Is power set functor determined by its image on objects?

There exists at least one other endofunctor of $\mathbf{Set}$ that sends every set to its powerset. This endofunctor sends a function $f:X\to Y$ to $$\widehat{f} :P(X)\to P(Y):U\mapsto \widehat{f}(U)=\{y\in Y\mid f^{-1}(\{y\})\subset U\}$$ (where $f^{-1}$ is the inverse image).

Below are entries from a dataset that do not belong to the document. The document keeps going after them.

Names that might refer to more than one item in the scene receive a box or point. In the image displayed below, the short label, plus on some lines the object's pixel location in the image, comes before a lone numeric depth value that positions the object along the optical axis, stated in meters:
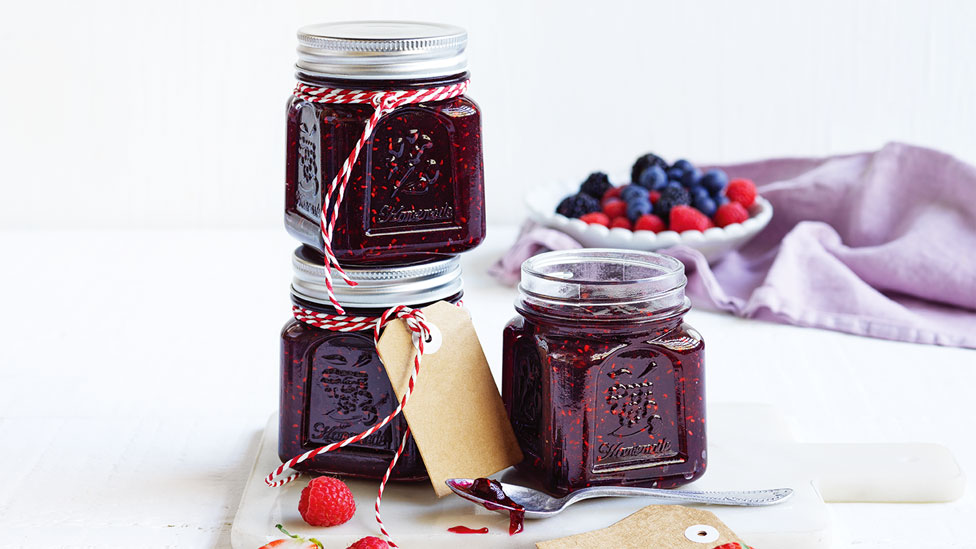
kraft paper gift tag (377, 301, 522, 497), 1.06
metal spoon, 1.02
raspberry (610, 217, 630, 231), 2.05
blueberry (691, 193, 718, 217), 2.09
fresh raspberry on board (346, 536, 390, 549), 0.95
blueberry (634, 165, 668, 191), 2.11
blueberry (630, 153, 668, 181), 2.15
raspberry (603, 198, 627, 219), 2.08
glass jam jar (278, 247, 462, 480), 1.07
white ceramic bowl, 1.98
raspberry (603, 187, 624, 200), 2.15
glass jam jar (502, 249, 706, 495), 1.02
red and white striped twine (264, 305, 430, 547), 1.06
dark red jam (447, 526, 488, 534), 1.01
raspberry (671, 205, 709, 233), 2.01
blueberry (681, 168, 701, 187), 2.13
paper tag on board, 0.97
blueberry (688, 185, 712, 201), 2.10
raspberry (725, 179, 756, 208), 2.14
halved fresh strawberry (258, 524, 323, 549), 0.99
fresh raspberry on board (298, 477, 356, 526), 1.01
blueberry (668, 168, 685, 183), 2.14
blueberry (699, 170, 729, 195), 2.12
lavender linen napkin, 1.82
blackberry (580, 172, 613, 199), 2.16
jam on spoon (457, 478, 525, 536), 1.01
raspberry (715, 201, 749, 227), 2.07
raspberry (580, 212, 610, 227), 2.05
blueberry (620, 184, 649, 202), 2.07
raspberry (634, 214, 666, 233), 2.03
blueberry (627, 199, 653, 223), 2.04
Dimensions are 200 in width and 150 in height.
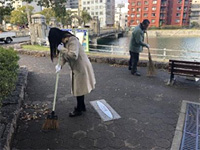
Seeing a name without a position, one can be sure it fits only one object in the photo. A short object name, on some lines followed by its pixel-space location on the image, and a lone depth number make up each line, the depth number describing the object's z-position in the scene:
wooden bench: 4.77
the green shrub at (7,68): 2.97
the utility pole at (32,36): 15.34
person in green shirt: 5.86
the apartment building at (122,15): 66.94
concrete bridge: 31.77
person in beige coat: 3.03
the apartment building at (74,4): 105.25
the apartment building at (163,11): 62.34
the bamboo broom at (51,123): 3.05
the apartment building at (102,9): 88.00
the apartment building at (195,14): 66.19
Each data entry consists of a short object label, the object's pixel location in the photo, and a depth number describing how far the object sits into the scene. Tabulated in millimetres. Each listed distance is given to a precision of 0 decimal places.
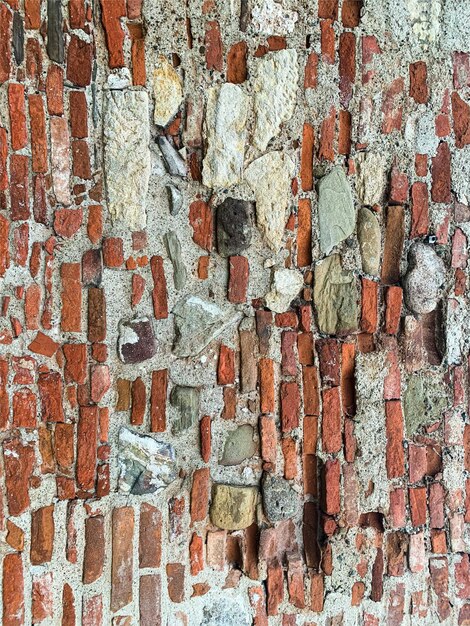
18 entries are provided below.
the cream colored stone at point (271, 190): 2141
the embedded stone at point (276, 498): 2199
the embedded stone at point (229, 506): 2158
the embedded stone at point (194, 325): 2107
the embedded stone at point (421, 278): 2254
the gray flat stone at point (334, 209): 2197
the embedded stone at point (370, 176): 2230
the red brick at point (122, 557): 2090
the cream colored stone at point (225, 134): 2082
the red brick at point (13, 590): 1962
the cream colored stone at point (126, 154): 2000
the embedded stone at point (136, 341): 2057
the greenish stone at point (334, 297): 2211
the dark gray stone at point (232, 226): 2109
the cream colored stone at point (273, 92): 2121
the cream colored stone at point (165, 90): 2033
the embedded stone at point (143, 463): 2080
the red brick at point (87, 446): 2027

One can check directly that $\widehat{f\circ g}=\widehat{f}\circ \widehat{g}$ and $\widehat{id_X}=id_{P(X)}$, or use the following fact (which explains the origin of that definition) : for every set $X$, the powerset $P(x)$ is a poset (ordered by inclusion), and for any given $f$, $P(f), f^{-1}$ and $\widehat{f}$ are all monotone functions and we have two adjunctions $P(f)\dashv f^{-1}\dashv \widehat{f}$. Then, for any $g$ we have a chain of adjunctions $$P(f\circ g)\dashv (f\circ g)^{-1}\dashv \widehat{f\circ g}$$ and since adjunctions can be composed, we also have $$P(f)\circ P( g)\dashv g^{-1} \circ f^{-1}\dashv \widehat{f}\circ \widehat{g}$$

Since $P$ is a functor, the first term of the two chains coincide. By uniqueness of adjoint functors the other terms also coincide, thus $\widehat{f\circ g}=\widehat{f}\circ \widehat{g}$. You can use a similar argument for the identities.

Here's a class of counter-examples:

For each set $X$ choose a bijection $r_X\colon \mathcal P(X)\to\mathcal P(X)$. Now let your functor $\mathcal F$ be defined on morphisms $f\colon X\to Y$ by $$ \mathcal F(f) = r_Y\circ \mathcal P(f) \circ r_X^{-1}. $$ You can check that this is a functor and one non-trivial choice of $r_X$ would be taking complements, i.e. $r_X(U)=X\setminus U$, then $\mathcal Ff(U) = Y\setminus f(X\setminus U)$.